• **Task objective**
Only lines containing "CreationDate" are wanted from the data below. Copy those lines.

• **Dataset excerpts**
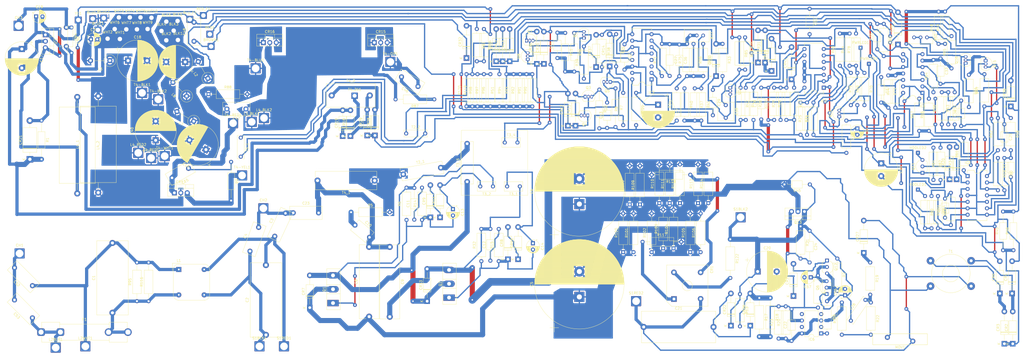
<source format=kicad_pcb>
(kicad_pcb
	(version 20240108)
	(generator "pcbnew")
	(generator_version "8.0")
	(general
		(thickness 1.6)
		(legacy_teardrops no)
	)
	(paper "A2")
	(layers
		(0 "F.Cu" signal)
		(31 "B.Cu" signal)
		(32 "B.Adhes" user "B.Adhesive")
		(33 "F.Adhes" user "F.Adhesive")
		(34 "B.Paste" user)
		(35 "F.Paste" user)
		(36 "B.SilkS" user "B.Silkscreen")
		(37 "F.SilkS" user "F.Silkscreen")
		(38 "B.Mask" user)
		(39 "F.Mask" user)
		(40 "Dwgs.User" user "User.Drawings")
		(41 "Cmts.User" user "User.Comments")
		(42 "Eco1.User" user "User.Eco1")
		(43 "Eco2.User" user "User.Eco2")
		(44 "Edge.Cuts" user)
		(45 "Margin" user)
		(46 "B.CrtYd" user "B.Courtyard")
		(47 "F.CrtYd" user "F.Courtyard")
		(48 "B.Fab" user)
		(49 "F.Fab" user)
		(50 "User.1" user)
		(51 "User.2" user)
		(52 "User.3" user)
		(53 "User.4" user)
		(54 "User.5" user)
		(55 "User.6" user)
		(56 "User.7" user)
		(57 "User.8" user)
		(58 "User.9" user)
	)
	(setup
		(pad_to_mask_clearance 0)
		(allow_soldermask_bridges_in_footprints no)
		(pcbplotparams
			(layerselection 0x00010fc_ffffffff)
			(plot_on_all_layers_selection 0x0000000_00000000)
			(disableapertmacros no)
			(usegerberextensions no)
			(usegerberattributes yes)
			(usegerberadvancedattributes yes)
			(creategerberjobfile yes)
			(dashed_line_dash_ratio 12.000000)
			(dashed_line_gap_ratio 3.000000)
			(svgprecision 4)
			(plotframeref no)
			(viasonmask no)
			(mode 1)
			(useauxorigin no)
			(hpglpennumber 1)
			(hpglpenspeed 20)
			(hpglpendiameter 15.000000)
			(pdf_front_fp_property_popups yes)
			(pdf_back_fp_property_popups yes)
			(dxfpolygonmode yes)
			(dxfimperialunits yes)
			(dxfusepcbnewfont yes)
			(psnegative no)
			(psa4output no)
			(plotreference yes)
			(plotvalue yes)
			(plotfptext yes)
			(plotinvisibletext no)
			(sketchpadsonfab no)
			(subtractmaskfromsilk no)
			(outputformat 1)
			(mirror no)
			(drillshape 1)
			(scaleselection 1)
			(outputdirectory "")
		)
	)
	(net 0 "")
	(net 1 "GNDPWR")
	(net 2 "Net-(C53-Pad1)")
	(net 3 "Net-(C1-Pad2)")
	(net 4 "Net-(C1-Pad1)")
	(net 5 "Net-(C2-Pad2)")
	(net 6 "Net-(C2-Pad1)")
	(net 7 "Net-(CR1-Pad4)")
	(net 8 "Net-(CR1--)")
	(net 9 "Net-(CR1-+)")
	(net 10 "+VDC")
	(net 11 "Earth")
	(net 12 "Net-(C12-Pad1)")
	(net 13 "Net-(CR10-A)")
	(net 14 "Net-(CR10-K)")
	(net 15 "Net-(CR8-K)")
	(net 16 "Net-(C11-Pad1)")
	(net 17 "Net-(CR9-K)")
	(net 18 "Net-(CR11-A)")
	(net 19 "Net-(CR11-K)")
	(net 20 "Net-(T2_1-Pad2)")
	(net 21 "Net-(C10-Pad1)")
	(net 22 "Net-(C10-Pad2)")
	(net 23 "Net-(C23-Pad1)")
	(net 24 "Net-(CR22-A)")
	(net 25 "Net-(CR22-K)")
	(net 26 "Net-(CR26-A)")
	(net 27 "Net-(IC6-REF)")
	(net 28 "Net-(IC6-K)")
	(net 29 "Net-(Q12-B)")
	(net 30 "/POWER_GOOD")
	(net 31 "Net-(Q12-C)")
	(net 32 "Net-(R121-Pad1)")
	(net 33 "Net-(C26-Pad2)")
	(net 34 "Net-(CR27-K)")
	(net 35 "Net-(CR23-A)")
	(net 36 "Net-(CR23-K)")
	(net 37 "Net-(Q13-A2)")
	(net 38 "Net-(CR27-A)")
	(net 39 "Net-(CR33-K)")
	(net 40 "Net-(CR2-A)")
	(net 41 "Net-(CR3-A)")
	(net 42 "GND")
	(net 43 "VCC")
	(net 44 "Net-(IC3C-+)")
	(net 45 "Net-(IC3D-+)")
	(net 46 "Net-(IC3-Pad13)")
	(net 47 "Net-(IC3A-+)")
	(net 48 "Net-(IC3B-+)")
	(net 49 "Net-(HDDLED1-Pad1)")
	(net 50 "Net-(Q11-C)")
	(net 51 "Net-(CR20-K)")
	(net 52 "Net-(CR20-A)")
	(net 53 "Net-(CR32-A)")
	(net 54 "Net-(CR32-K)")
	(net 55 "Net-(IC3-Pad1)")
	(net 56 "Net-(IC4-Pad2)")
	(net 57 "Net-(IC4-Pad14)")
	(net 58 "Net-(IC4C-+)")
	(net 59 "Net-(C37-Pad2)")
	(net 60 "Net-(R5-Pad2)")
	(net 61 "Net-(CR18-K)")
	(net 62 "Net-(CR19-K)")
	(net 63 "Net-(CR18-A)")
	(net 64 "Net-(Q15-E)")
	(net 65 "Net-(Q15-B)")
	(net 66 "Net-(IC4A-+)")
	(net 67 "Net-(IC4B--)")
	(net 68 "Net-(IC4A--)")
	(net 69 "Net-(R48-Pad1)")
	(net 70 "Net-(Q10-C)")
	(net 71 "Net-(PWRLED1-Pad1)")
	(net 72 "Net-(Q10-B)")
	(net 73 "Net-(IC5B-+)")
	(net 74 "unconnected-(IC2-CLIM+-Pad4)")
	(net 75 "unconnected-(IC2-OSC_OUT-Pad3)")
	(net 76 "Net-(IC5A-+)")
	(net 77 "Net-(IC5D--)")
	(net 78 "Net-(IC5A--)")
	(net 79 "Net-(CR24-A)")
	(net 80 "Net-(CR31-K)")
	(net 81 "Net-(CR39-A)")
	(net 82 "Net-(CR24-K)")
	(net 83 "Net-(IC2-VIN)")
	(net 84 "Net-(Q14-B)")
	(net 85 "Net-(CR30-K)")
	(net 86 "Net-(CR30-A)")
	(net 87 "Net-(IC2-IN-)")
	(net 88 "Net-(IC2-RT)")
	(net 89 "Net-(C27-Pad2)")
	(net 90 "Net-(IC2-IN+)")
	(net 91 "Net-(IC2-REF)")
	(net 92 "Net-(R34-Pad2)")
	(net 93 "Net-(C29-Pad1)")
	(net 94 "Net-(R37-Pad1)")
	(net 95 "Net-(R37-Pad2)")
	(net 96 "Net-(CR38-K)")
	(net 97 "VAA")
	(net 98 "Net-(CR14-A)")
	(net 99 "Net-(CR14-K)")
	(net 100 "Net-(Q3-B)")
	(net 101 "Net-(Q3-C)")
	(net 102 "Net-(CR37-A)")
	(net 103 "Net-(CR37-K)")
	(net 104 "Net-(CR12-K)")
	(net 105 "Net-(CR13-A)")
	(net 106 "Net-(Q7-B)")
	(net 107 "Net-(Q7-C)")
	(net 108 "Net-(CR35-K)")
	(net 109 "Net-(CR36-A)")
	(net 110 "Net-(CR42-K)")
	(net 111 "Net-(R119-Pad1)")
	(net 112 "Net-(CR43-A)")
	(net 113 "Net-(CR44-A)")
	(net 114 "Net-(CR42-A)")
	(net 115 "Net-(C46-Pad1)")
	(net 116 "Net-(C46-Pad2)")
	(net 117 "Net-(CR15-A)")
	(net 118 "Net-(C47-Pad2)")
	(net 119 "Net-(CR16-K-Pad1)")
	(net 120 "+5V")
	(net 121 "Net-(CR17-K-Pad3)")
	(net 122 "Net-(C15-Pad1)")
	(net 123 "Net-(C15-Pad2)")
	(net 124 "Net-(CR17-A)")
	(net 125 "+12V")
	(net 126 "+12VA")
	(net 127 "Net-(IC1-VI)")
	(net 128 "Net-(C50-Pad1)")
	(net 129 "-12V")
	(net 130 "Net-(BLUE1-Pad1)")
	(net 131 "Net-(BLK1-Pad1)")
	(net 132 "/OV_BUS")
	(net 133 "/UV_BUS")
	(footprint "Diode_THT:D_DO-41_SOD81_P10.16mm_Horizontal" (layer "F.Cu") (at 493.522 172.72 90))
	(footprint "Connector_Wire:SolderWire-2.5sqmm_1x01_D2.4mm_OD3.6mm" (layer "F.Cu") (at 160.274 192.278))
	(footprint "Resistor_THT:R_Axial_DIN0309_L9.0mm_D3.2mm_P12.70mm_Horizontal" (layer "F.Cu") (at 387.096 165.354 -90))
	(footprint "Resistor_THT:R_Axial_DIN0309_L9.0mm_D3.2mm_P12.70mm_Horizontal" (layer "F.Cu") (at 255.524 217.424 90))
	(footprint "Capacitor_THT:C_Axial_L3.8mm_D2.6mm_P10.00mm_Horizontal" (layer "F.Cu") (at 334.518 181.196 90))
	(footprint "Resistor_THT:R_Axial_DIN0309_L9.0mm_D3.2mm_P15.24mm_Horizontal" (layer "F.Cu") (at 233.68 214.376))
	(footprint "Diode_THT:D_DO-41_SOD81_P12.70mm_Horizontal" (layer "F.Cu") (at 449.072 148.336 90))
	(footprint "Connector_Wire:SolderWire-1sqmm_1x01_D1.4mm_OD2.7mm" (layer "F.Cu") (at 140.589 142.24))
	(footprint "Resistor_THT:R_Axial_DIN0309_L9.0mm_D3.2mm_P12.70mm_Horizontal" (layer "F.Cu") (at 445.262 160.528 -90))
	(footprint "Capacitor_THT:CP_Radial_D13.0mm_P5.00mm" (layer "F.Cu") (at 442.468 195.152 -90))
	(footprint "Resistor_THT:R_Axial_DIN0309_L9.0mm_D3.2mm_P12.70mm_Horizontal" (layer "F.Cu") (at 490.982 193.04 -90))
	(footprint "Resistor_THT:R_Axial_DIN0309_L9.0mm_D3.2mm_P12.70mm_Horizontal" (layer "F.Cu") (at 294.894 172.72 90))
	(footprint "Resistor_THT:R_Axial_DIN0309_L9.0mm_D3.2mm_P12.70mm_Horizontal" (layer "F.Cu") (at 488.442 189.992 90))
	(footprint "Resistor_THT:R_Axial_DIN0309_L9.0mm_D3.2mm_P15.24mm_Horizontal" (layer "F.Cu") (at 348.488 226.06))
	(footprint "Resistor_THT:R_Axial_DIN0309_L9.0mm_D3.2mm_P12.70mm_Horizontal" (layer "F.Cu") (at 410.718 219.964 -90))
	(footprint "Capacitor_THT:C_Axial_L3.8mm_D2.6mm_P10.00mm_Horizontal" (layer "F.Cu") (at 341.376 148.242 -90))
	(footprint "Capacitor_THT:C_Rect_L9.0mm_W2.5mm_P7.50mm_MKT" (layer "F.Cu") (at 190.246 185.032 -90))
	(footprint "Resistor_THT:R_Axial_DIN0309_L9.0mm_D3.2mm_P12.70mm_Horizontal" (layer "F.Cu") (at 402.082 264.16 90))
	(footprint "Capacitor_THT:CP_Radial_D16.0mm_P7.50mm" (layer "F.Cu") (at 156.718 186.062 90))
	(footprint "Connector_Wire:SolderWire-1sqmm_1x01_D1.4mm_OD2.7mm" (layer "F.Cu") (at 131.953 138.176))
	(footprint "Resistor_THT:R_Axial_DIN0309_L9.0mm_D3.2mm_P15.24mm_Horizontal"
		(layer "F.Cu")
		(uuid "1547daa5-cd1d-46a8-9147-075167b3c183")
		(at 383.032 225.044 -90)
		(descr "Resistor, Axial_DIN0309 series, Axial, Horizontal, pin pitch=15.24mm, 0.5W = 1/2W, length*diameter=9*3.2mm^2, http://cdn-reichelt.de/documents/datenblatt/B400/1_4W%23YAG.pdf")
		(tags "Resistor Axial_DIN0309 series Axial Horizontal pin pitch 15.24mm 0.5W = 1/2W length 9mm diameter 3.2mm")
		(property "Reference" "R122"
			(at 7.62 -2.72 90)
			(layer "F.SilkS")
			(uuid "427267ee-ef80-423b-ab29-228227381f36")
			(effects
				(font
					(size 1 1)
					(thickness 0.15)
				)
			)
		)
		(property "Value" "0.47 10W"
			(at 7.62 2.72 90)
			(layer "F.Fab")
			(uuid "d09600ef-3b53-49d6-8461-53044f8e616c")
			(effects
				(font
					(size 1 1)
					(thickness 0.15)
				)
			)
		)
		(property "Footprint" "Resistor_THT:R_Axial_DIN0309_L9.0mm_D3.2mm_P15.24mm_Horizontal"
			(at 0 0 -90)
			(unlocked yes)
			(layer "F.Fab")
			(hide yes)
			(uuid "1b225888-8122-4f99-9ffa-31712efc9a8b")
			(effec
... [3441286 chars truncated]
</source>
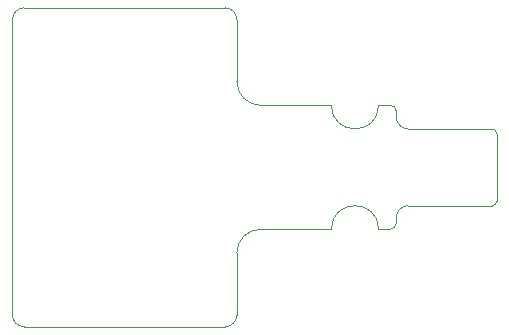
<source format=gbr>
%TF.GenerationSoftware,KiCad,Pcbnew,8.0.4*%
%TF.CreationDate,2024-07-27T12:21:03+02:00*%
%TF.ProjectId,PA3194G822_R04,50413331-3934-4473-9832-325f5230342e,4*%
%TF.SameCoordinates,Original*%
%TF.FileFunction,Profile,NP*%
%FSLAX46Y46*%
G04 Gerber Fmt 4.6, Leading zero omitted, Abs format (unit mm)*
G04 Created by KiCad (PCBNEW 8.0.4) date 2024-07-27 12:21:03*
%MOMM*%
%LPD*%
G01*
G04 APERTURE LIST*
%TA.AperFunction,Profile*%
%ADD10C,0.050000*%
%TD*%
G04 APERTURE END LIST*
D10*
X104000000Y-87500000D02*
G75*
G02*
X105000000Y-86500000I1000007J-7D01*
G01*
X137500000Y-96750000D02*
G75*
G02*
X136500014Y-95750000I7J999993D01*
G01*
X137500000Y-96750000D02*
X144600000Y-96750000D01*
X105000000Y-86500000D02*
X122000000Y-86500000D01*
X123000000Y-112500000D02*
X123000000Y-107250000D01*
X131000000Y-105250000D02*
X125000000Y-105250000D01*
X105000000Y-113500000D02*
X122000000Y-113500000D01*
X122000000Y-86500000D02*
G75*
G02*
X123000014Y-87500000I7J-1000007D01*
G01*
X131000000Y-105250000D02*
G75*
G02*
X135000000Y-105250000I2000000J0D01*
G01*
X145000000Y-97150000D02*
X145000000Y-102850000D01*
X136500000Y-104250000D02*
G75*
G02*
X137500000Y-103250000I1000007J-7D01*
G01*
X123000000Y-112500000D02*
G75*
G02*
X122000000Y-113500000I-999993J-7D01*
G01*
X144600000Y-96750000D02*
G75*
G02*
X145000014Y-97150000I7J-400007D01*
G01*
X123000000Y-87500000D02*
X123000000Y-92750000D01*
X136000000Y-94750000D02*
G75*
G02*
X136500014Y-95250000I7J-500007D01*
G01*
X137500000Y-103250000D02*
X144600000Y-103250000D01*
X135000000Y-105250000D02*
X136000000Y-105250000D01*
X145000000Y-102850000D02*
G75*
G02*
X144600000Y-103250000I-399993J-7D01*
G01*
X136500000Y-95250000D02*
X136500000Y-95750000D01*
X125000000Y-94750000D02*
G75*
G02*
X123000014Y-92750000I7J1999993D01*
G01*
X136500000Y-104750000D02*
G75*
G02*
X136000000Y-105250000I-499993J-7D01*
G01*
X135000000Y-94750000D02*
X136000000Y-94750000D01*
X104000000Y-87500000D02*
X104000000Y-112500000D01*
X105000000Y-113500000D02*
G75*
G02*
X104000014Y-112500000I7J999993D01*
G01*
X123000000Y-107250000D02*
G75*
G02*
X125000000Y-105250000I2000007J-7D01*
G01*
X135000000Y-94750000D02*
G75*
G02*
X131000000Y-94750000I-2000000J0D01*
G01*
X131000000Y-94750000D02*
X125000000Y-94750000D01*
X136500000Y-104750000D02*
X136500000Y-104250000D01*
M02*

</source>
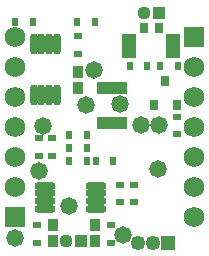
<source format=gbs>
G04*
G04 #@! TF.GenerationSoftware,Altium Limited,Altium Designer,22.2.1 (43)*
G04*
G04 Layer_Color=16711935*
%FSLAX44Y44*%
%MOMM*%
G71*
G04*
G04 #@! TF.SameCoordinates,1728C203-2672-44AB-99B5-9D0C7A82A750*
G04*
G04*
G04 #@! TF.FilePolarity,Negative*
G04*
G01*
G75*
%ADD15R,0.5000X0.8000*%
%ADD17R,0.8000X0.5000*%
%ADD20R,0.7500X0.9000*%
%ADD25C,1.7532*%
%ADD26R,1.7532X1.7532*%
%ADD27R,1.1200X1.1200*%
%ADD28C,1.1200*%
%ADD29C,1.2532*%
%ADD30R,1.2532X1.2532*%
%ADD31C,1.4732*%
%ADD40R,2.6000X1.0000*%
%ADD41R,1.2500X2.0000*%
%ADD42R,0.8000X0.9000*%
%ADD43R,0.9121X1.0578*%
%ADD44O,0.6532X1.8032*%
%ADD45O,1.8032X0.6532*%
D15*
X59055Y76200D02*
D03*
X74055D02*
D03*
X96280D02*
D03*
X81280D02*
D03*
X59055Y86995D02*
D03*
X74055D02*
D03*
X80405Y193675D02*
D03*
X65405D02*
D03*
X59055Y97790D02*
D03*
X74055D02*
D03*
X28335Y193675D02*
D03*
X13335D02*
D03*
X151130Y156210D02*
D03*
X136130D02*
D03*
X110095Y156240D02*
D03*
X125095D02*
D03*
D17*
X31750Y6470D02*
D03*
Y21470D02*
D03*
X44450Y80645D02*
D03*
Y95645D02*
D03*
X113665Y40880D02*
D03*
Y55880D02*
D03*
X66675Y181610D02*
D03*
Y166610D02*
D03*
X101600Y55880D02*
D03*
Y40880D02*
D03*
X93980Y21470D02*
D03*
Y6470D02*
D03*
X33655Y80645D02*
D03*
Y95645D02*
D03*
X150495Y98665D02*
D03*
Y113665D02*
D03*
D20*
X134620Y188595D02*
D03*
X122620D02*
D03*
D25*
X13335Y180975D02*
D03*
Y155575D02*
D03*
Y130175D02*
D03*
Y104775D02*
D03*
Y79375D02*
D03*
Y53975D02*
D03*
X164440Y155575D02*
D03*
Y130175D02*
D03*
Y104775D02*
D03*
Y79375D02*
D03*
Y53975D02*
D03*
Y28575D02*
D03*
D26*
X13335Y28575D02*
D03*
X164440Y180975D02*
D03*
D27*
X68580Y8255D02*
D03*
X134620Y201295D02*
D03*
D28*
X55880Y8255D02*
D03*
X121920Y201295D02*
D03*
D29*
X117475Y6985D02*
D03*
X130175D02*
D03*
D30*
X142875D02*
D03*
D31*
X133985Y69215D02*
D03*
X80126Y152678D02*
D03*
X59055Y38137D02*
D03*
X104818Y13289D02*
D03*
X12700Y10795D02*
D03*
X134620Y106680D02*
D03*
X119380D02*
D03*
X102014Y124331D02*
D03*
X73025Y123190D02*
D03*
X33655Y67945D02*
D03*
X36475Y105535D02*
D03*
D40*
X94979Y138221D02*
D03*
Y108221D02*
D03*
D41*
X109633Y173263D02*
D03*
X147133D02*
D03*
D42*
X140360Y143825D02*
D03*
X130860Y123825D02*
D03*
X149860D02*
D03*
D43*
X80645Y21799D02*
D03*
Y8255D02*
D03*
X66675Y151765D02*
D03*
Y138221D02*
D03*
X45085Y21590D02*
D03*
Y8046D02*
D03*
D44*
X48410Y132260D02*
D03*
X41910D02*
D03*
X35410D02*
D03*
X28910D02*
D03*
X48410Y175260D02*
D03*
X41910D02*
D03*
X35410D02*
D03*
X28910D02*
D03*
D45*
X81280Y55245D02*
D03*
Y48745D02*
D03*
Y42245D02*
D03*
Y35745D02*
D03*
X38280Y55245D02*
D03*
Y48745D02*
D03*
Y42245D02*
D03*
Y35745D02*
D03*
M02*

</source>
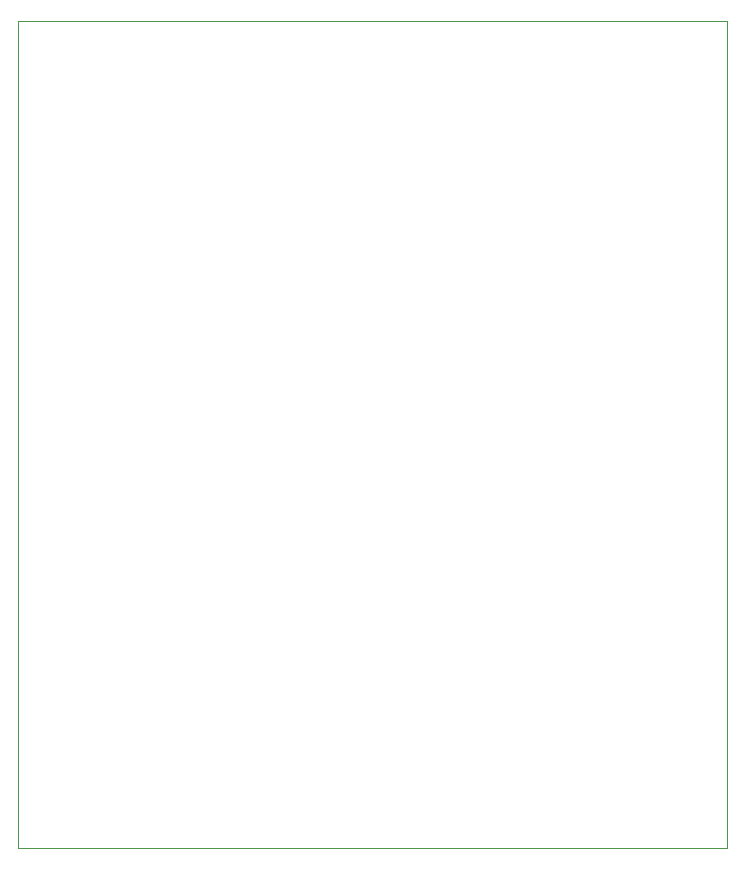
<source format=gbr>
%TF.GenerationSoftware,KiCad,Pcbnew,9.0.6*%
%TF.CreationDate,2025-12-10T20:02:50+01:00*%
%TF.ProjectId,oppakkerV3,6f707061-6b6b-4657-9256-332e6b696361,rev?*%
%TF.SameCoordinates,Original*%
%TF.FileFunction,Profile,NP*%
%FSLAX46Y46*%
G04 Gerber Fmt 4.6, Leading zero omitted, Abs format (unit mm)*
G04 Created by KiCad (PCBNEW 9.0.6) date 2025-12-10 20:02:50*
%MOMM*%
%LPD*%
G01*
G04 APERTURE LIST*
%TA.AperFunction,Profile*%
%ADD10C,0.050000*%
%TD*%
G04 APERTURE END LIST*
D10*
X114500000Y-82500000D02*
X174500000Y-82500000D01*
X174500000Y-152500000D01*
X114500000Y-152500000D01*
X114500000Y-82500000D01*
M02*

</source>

• **Completed exercise**
%TF.CreationDate,2024-07-27T12:21:03+02:00*%
%TF.CreationDate,2025-12-10T20:02:50+01:00*%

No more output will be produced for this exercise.